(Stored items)
[Start of section]

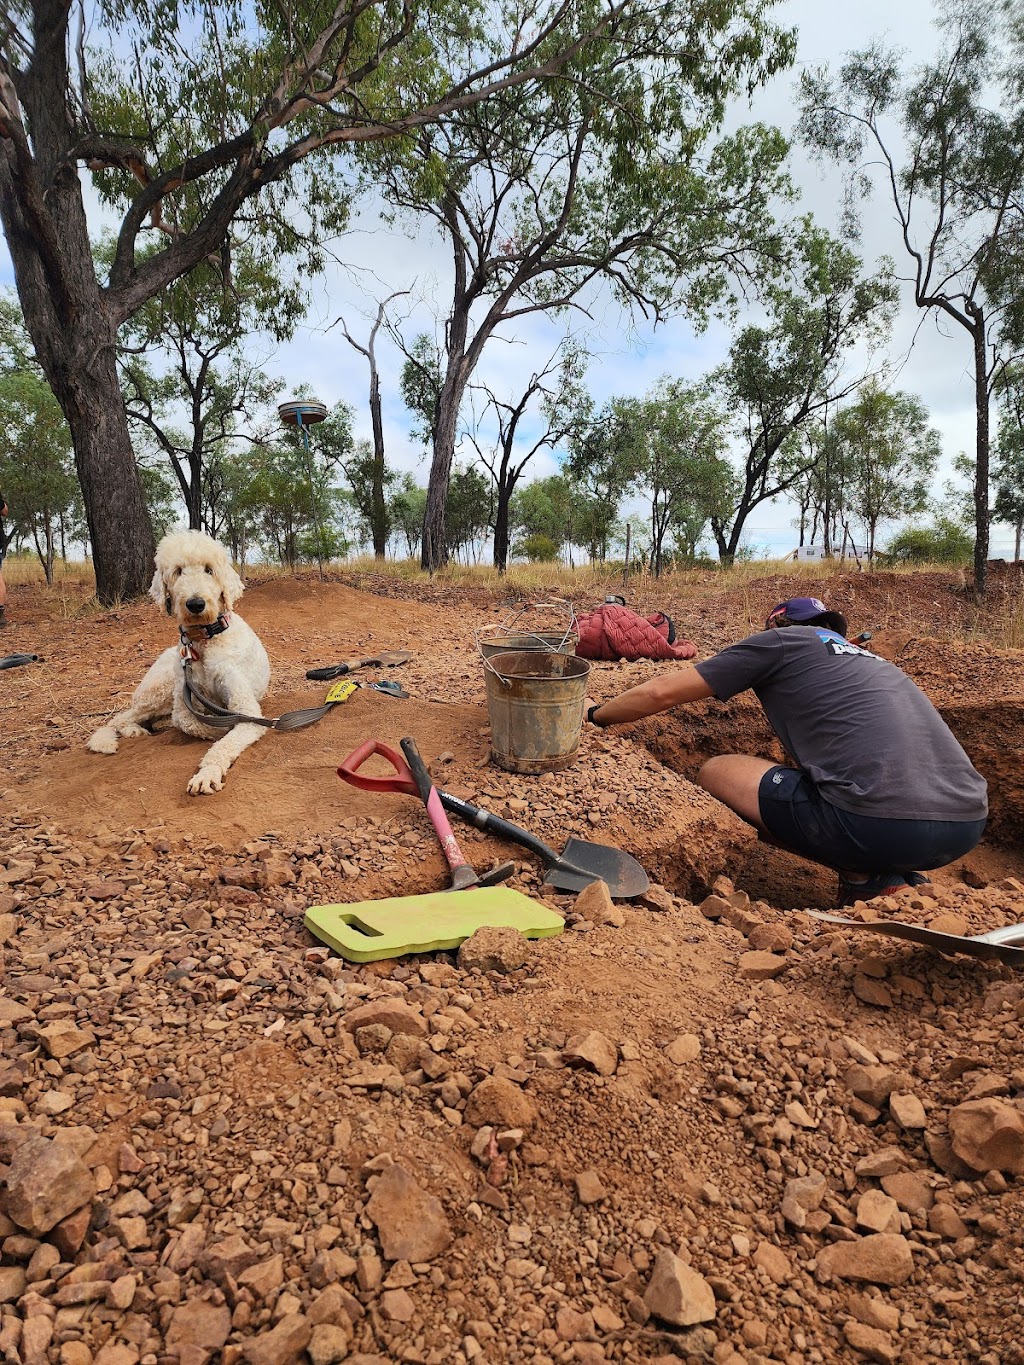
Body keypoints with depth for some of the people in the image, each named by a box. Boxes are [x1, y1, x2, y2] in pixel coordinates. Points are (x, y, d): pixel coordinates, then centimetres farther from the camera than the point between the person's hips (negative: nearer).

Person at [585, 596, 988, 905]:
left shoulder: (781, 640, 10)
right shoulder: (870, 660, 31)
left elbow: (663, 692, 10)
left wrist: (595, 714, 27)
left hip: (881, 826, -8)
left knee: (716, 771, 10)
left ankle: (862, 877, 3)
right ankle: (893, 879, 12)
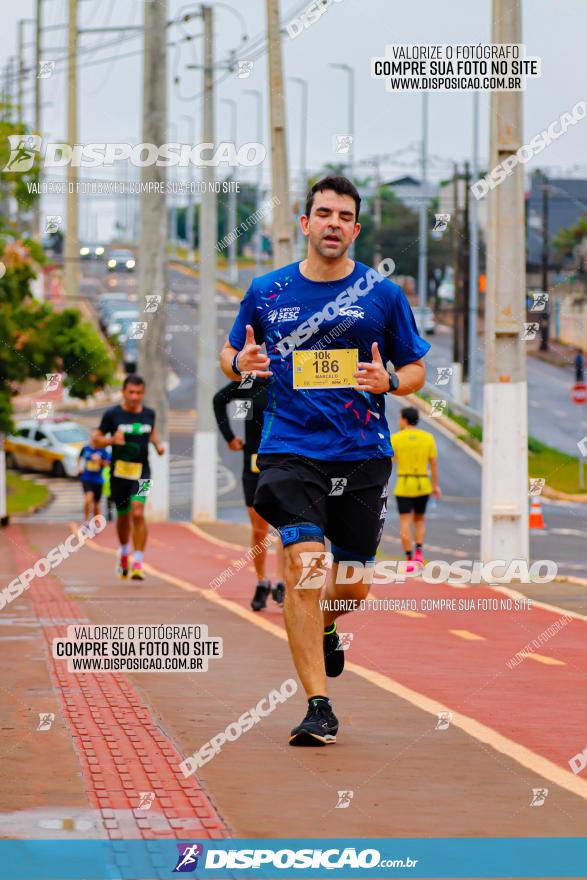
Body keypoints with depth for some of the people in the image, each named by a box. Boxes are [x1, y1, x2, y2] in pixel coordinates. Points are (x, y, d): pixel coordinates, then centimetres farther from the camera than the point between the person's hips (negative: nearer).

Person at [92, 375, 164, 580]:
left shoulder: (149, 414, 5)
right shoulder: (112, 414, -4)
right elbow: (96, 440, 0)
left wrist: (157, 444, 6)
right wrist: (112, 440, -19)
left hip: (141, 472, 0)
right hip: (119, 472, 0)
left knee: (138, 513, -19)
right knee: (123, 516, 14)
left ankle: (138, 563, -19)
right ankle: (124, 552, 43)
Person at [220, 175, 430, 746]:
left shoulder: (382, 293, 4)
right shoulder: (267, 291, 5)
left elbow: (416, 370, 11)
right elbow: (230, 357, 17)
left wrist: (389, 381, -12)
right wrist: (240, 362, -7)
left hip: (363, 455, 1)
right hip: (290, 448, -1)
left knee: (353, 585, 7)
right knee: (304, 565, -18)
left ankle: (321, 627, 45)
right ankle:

[End of section]

EXERCISE DIRECTIONS :: Each record above goes into the copy word for word; the pictures do not.

TASK RESPONSE ::
Body keypoints with depth for some of the people in the image, each named by a box. Boxes are [x1, y1, x2, y2] in pixel coordinates. Points are (x, y, d): pixel coordinates, then centimetres farther from the camera than the point between the person's hips (negative: nearer).

Person at [585, 596, 988, 905]:
left shoulder: (781, 640, 10)
right shoulder: (870, 660, 31)
left elbow: (663, 692, 10)
left wrist: (595, 714, 27)
left hip: (881, 826, -8)
left knee: (716, 771, 10)
left ankle: (862, 877, 3)
right ankle: (893, 879, 12)
Body keypoints with depth for some of the people in the image, each named by a box. Boxes are [x1, y1, x2, y2] in pixel coordinates. Points are (x, y, d): pixel coordinates, then centimetres farther from the camera than the point between the person's hips (negative: nearer).

Person at [92, 375, 164, 580]:
left shoulder: (149, 414, 5)
right shoulder: (112, 414, -4)
right elbow: (96, 440, 0)
left wrist: (157, 444, 6)
right wrist: (112, 440, -19)
left hip: (141, 472, 0)
right hip: (119, 472, 0)
left knee: (138, 513, -19)
right knee: (123, 516, 14)
left ankle: (138, 563, -19)
right ankle: (124, 552, 43)
Person at [220, 175, 430, 746]:
left shoulder: (382, 293, 4)
right shoulder: (267, 291, 5)
left elbow: (416, 370, 11)
right elbow: (230, 357, 17)
left wrist: (389, 381, -12)
right wrist: (240, 362, -7)
left hip: (363, 455, 1)
right hip: (290, 448, -1)
left knee: (353, 585, 7)
right knee: (304, 565, -18)
left ankle: (321, 627, 45)
right ankle:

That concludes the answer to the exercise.